I have also been told that yes, it can take that much time to really grieve, and feel some intense feelings such as shock, anger, guilt, and depression, but it is what you do with that time that matters. And that is so true.
As I was coming up on Emily's anniversary date of February 5, 2014, I was thinking, "Okay, good. I have made it about a year. I think I am doing pretty well considering our circumstances. I even have a rainbow baby on the way." And then, boom! It all happened again. So now, I am about two years out. Maybe longer... I don't know.

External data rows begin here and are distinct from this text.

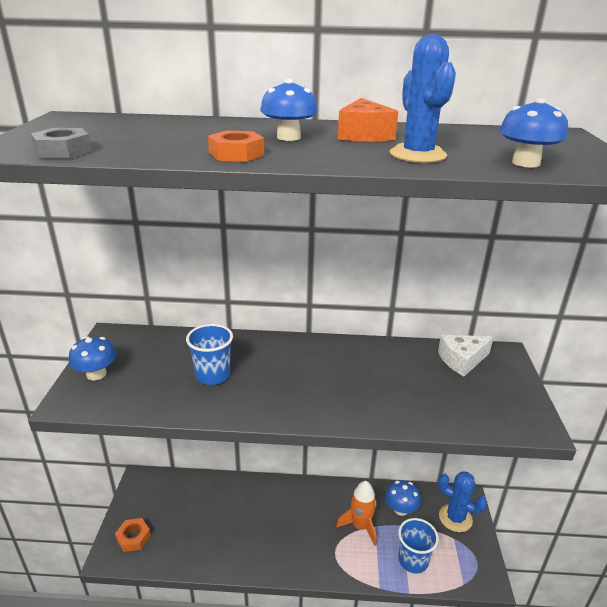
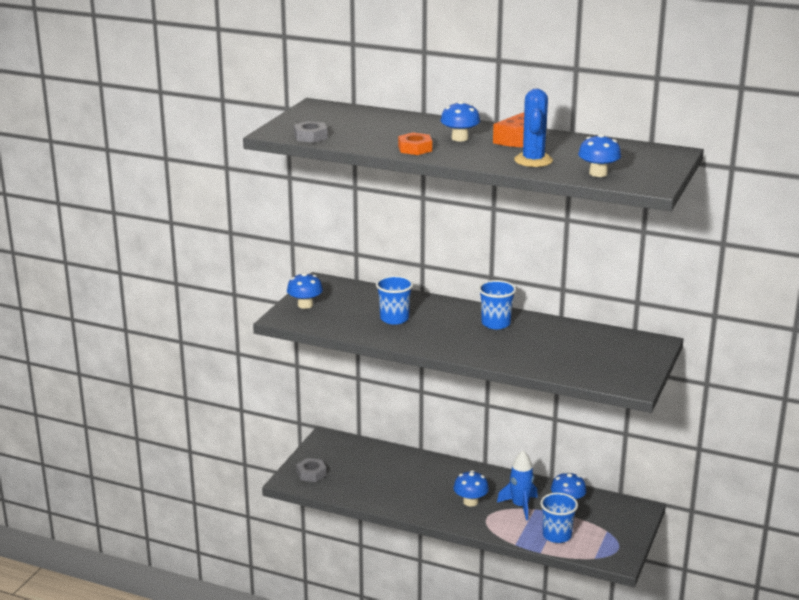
camera: 20 degrees right, 5 degrees down
(133, 537) = (311, 474): orange nut -> grey nut
(311, 534) = (470, 502): none -> blue mushroom
(330, 360) = (496, 323): none -> blue cup
(360, 526) = (520, 506): orange rocket -> blue rocket
(455, 518) = (618, 519): blue cactus -> none
(462, 360) = (612, 341): white cheese -> none

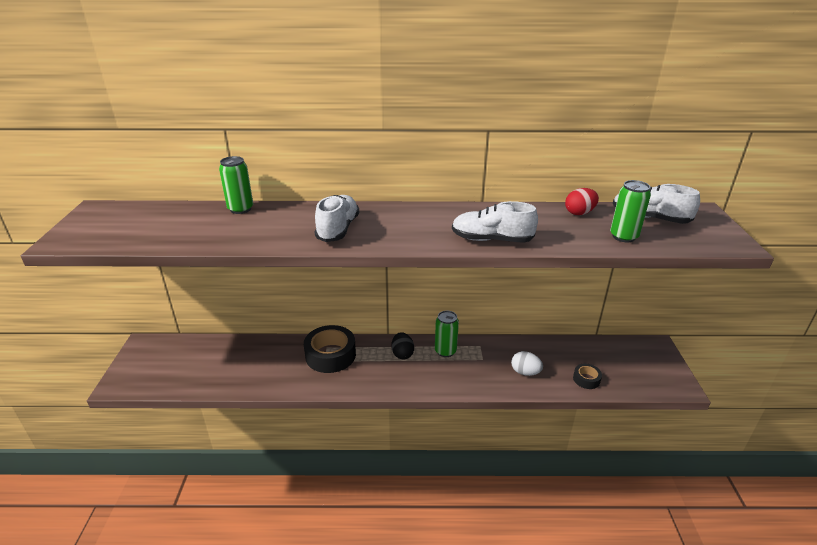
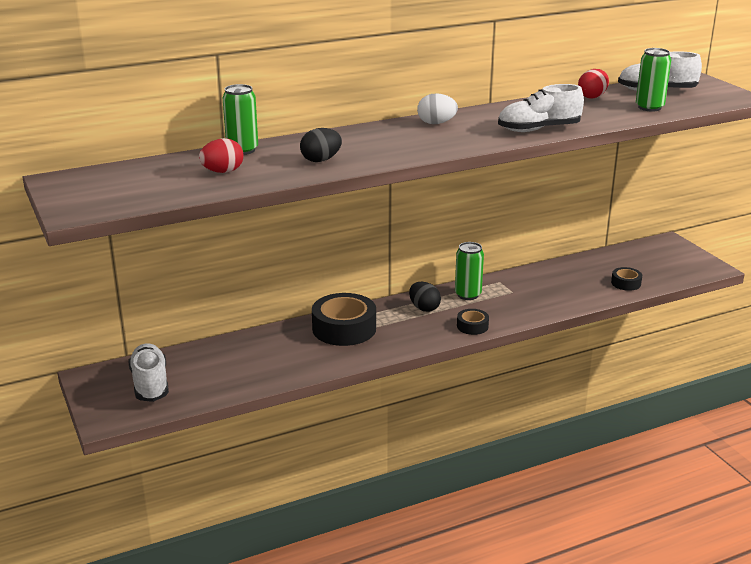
camera: 25 degrees left, 5 degrees down
(200, 227) = (222, 172): none -> red egg
(280, 232) = (321, 160): none -> black egg
(338, 229) = (378, 147): white shoe -> white shoe (150, 384)
(424, 384) = (472, 326): none -> black tape
(525, 372) = (564, 292): white egg -> white egg (436, 123)

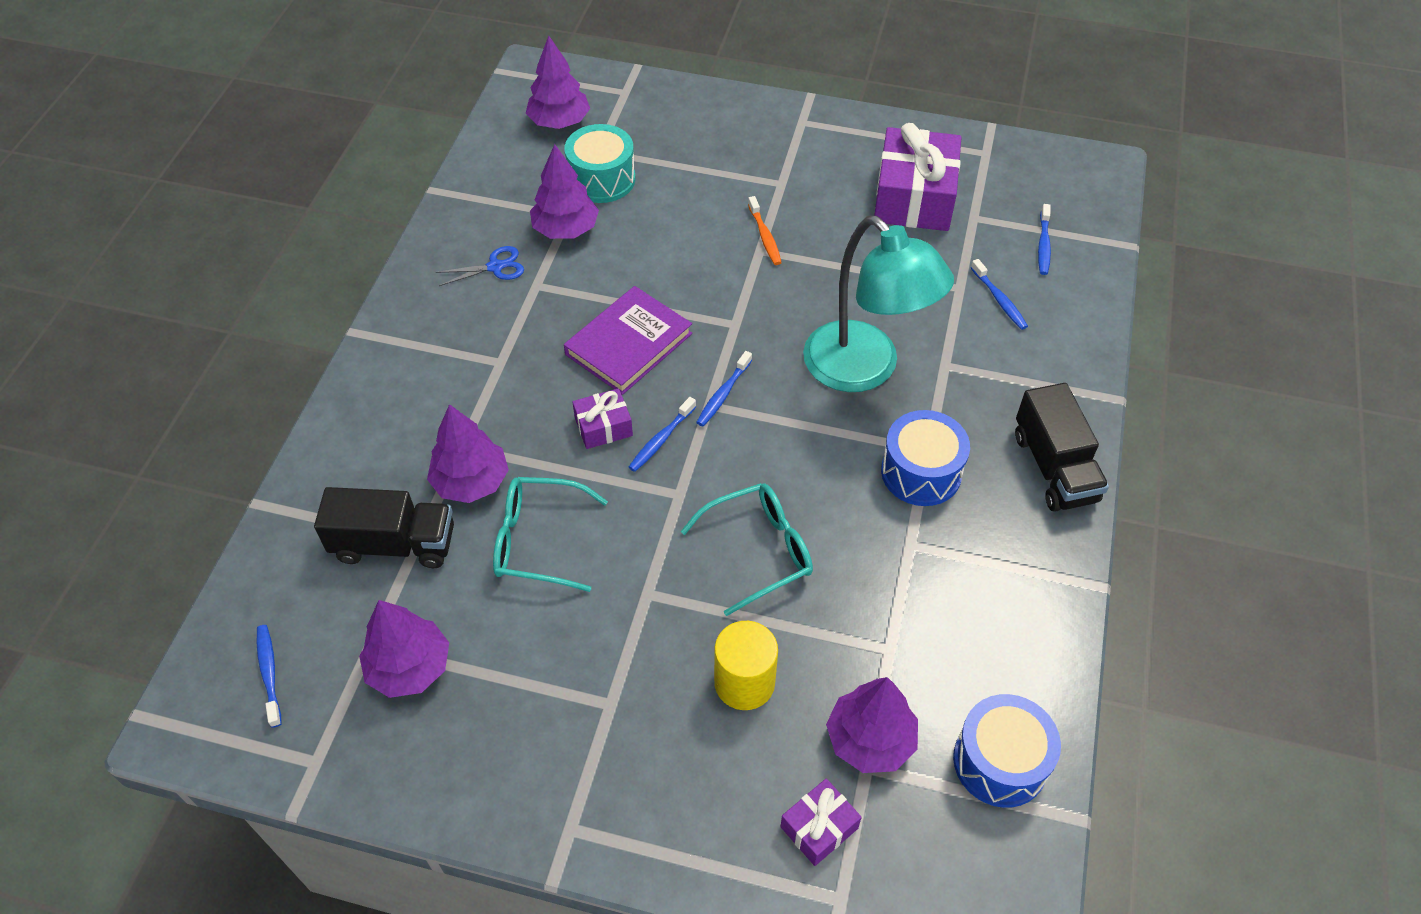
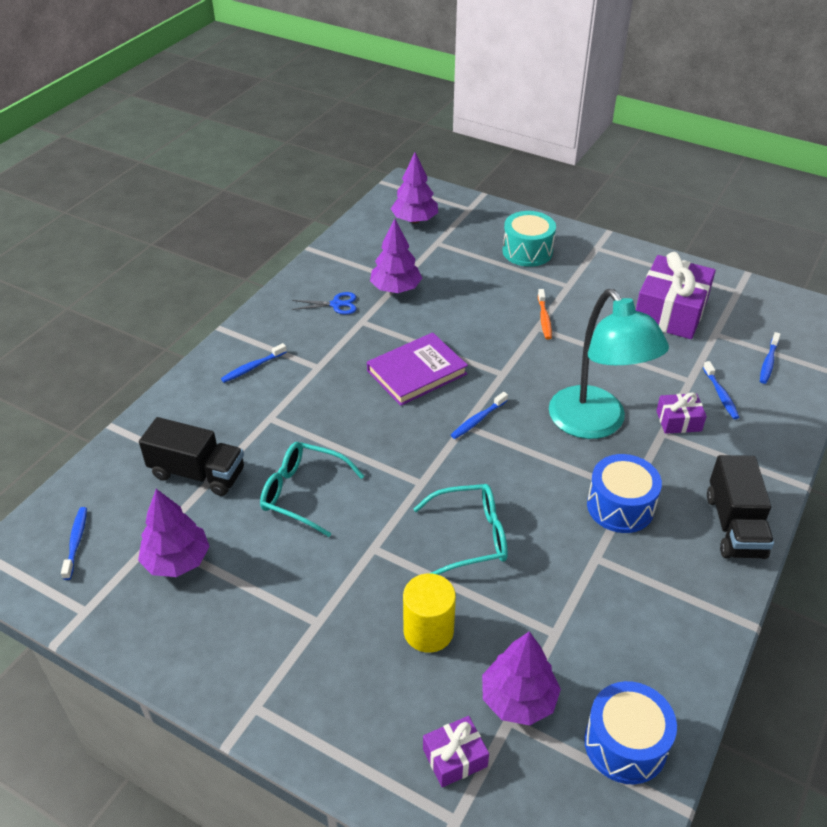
camera: 15 degrees right, 10 degrees down
(471, 482) = (268, 442): purple tree -> none
(602, 179) = (433, 261): turquoise drum -> turquoise drum (527, 251)
(603, 427) = (379, 424): purple gift -> purple gift (678, 421)
(661, 440) = (419, 442): blue toothbrush -> blue toothbrush (252, 367)

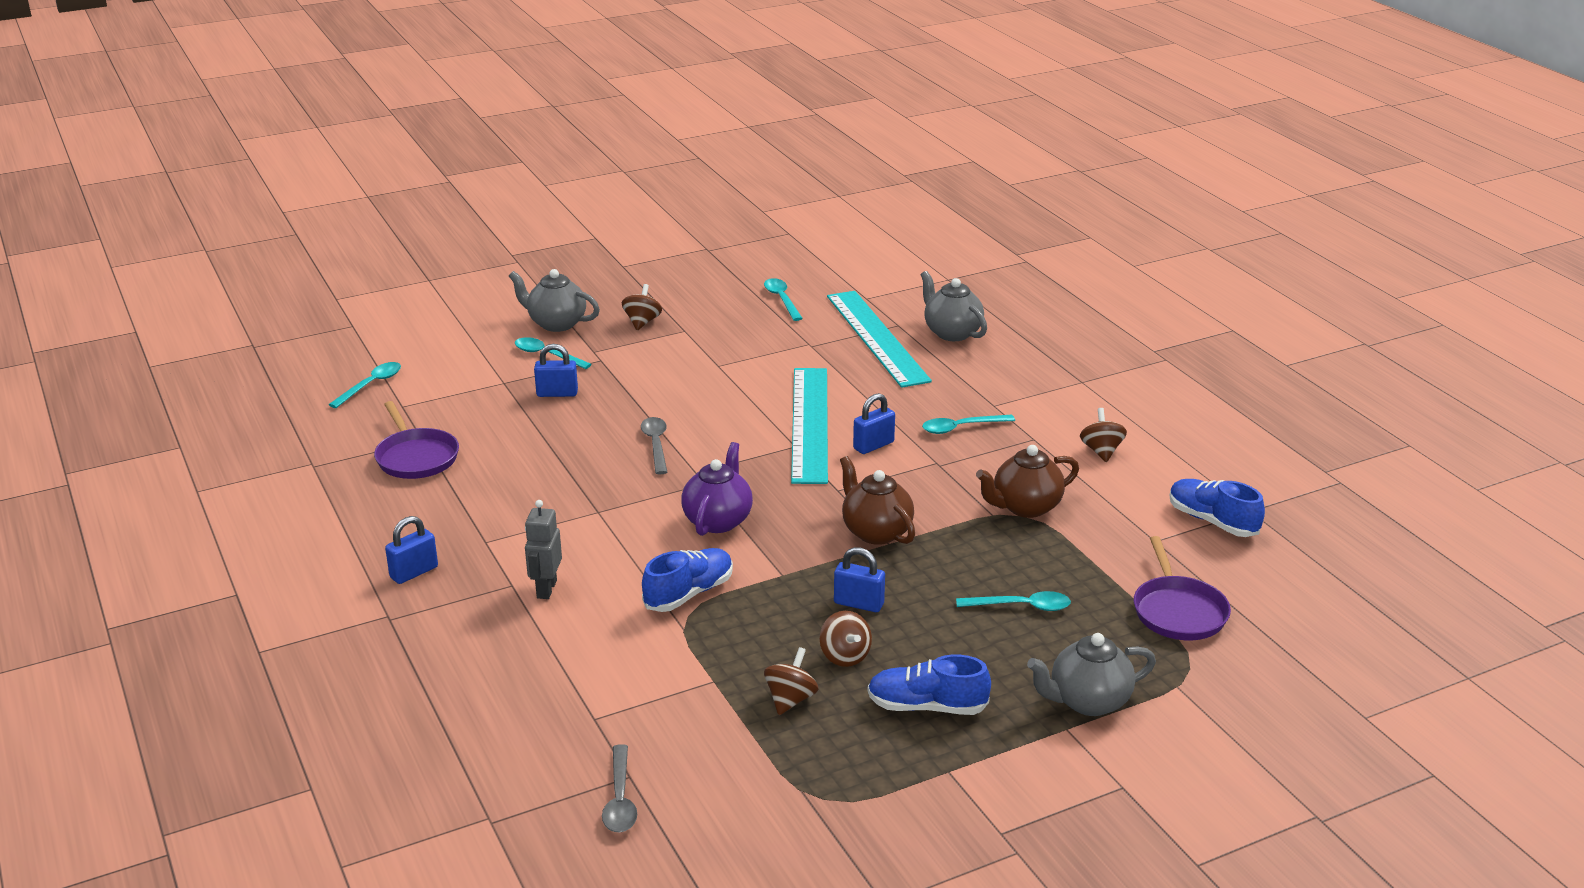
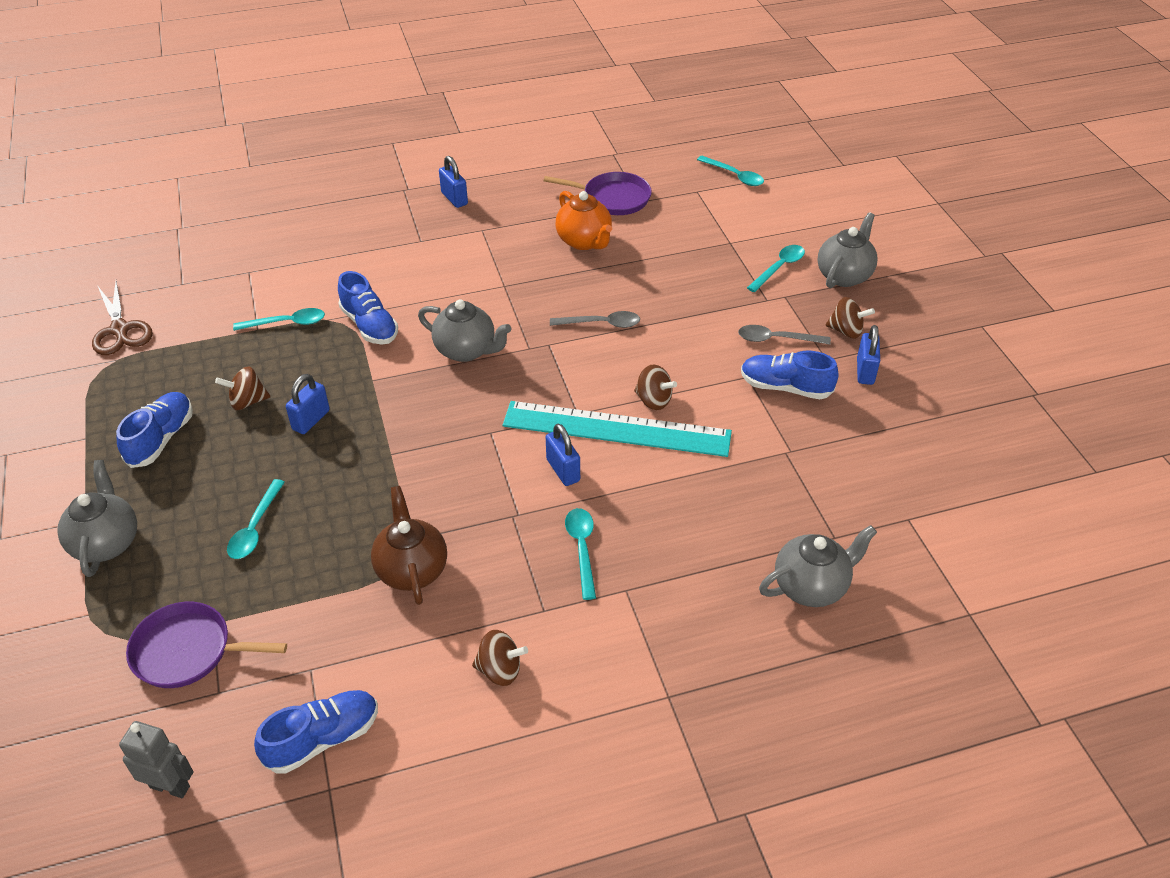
camera: 100 degrees right, 15 degrees up
(416, 457) = (613, 198): purple pan -> purple pan turned 150 degrees counterclockwise
(507, 468) = (584, 241): none -> orange teapot
(546, 589) = (407, 256): grey robot -> grey robot (170, 786)
(557, 393) = (705, 271): blue padlock -> blue padlock (865, 371)
(620, 799) = (162, 278): grey spoon -> grey spoon (776, 339)
(718, 520) = (466, 350): purple teapot -> grey teapot
(728, 348) = (785, 387): none -> blue shoe
(742, 806) = (120, 330): none -> brown scissors
(782, 299) = (901, 442): turquoise spoon -> turquoise spoon (287, 323)
(790, 699) = (213, 365): brown spinning top -> brown spinning top (653, 400)
(875, 532) = (411, 447): brown teapot -> none
(876, 337) = (802, 511): turquoise ruler -> none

But even if you have been able to have your rainbow baby, do you or will you still grieve? Probably. I am not saying definitely. But I know a fair amount of mothers that have lost, and then went onto having their rainbow babies. And still grieve, and think about the baby that they did not get to have here. Their babies were not replaced.
I even remember hearing a bereaved father, who lost his baby girl to stillbirth about thirty years ago. He said, "I was at a wedding recently. And I couldn't understand why I was having such a hard time. Then I realized. Our baby girl, should have been getting married. Or even been in that wedding party."
It does get more bearable with time. But it stays with you for life. Just as with any loss. Loss of a spouse. Loss of a marriage. Loss of dreams. These events shape you forever. They are our deep battle wounds, that stay with us forever.